For years, discussions
around Himalayan development have ignored a basic truth: roads in fragile
mountain ecosystems cannot be treated as ordinary infrastructure projects.
Repeated collapses after every spell of rain expose the weakness of short-term
engineering solutions imposed on unstable terrain. Climate change has made the
Himalayas more unpredictable, yet disaster preparedness and resilient
infrastructure planning continue to lag dangerously behind.
The crisis in Lachen
also exposes the hidden vulnerability of tourism-dependent mountain economies.

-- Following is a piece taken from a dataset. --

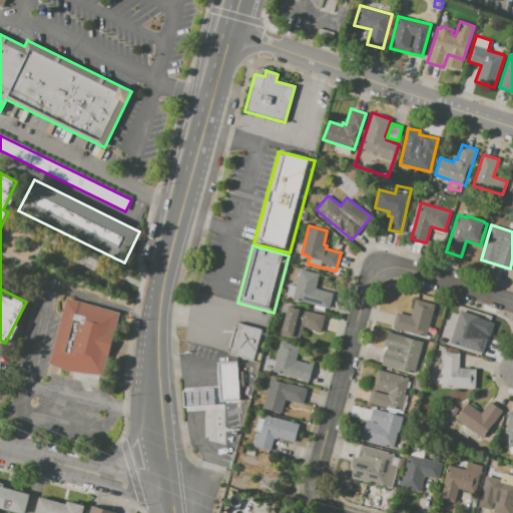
[(301,269),(320,274),(316,289),(333,293),(329,309),(292,299),(293,297),(287,295),(290,284),(296,286),(301,269)]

Hotels remain empty, drivers are without income, shops are struggling, and
young people are leaving the village in search of stability elsewhere. Once migration
begins from border regions, reversing it becomes difficult. A nation that
speaks of securing its frontiers cannot afford to let its frontier communities
lose faith.
The promises of the
Vibrant Village Programme ring hollow if residents of border villages still
have to beg for basic connectivity. Temporary repairs and assurances before
every monsoon are no substitute for a long-term strategy. Sikkim urgently needs
climate-resilient mountain infrastructure, alternative routes, tunnels where
feasible, scientific slope management and faster emergency response systems.
Natural disasters may
be unavoidable in the Himalayas. Administrative complacency is not. The people
of Lachen are not asking for luxury. They are asking for dignity, safety and
the right to remain connected to the rest of their own State.